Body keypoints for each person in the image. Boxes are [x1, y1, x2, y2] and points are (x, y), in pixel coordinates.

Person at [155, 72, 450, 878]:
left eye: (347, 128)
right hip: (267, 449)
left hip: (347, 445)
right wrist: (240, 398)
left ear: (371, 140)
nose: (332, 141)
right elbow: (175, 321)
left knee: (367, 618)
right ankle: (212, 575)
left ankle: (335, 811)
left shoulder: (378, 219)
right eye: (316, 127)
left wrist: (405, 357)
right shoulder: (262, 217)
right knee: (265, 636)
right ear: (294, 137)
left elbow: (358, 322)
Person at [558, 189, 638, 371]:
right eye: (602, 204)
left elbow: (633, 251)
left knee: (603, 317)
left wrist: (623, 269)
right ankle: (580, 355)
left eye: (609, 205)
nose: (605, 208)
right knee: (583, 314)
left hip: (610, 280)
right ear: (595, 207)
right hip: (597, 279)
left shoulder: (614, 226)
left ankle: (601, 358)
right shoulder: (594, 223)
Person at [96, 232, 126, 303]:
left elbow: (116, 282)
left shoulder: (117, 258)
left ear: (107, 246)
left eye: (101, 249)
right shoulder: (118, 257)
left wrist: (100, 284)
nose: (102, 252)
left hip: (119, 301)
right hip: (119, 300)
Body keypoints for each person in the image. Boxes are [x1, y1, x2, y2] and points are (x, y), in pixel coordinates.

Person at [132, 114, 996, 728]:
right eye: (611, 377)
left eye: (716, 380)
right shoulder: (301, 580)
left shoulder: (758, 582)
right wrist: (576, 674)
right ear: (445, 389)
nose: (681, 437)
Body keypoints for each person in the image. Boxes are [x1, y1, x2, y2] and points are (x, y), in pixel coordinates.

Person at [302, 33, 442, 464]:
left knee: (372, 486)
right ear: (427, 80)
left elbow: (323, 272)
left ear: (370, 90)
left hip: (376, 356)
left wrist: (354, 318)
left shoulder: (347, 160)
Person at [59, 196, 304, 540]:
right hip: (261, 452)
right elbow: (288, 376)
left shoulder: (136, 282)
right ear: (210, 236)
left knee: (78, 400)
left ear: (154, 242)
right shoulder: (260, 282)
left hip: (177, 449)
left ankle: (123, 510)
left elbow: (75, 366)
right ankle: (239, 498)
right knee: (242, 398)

□ □ □ □ □

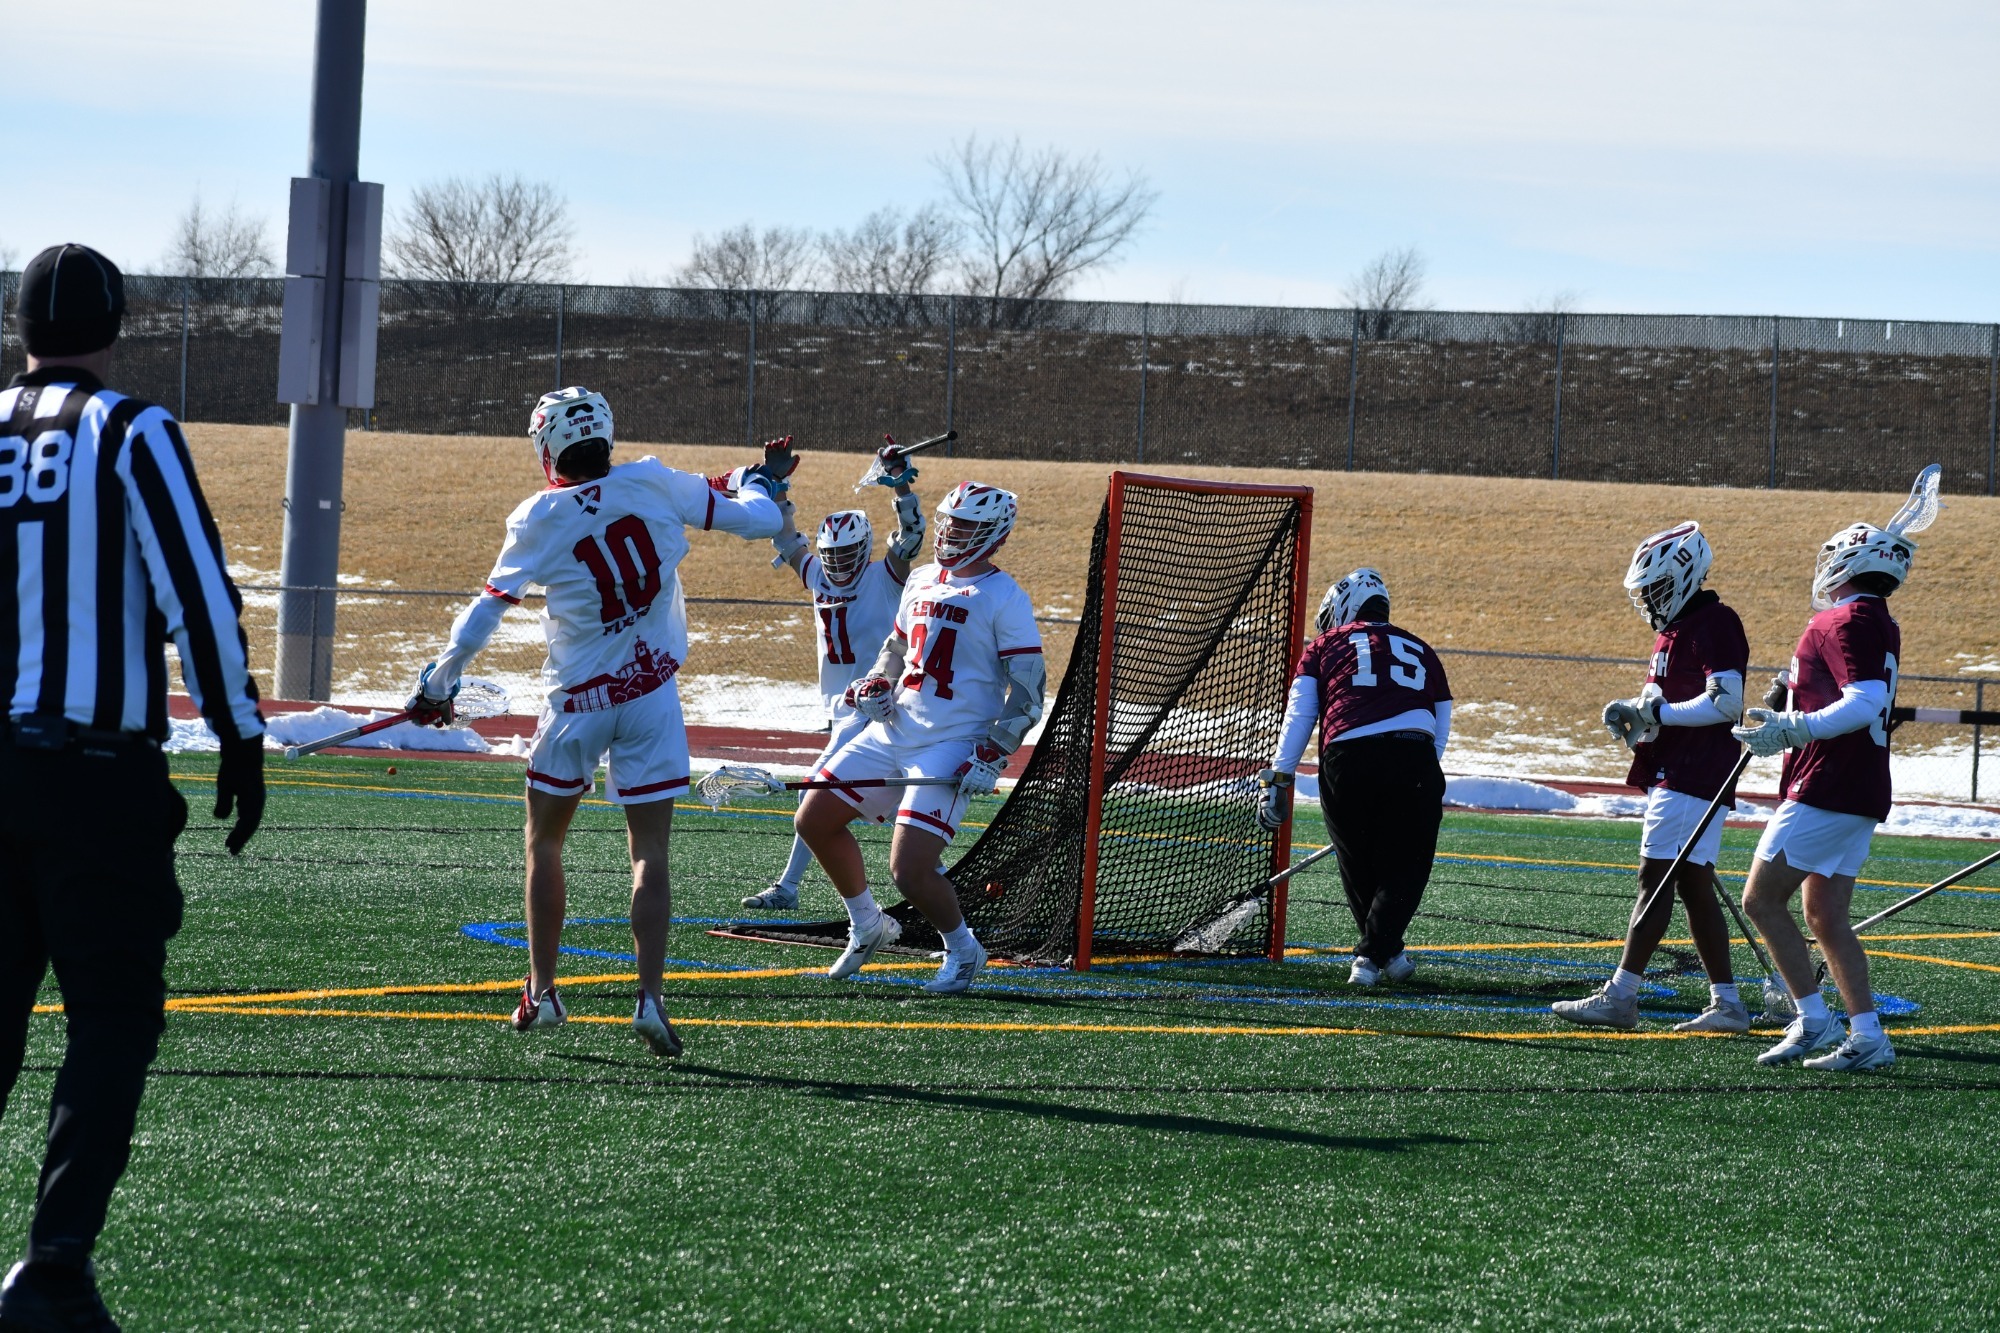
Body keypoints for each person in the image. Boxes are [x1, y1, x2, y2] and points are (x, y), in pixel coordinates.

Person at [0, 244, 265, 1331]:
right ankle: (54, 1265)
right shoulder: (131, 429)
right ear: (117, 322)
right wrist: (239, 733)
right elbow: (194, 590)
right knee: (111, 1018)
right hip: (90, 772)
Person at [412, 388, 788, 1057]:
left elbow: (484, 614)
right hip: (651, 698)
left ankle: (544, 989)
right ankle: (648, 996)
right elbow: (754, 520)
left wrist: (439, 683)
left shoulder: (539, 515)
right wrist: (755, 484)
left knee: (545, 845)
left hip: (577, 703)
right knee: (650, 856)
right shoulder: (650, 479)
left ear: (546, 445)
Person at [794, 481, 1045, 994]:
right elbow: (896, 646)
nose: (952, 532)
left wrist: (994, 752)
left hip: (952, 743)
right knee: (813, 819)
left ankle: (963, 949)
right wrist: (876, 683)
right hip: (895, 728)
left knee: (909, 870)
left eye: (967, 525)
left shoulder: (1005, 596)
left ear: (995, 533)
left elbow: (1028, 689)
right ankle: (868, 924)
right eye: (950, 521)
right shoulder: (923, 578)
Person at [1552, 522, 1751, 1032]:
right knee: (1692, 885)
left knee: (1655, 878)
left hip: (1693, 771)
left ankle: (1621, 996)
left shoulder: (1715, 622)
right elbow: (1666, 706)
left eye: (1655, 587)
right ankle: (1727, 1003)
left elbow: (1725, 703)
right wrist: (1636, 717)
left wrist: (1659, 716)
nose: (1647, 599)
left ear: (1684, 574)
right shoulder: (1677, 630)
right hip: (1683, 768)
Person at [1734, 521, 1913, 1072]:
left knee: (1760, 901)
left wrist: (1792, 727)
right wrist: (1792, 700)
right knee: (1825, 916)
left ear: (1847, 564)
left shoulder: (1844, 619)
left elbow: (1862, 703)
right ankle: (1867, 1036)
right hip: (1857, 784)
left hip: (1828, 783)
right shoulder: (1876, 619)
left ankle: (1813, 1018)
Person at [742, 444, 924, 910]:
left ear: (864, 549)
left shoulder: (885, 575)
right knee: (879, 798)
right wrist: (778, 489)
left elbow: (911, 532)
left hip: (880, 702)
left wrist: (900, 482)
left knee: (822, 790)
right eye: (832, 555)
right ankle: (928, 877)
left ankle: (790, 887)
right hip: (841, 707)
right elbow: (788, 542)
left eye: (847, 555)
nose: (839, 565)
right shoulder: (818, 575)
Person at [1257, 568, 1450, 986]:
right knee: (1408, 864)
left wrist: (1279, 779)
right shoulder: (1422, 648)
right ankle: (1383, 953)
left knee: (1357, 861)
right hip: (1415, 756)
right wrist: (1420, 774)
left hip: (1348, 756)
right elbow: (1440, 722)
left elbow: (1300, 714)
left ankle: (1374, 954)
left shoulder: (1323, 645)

□ □ □ □ □

### [TASK TO CARRY OUT]
Exact duplication is required for the lines above, from the line that contains "left knee: (1357, 861)" to the line that contains "left shoulder: (1323, 645)", inclusive; omit all others.

### [ANSWER SECTION]
left knee: (1357, 861)
right hip: (1415, 756)
right wrist: (1420, 774)
left hip: (1348, 756)
right elbow: (1440, 722)
left elbow: (1300, 714)
left ankle: (1374, 954)
left shoulder: (1323, 645)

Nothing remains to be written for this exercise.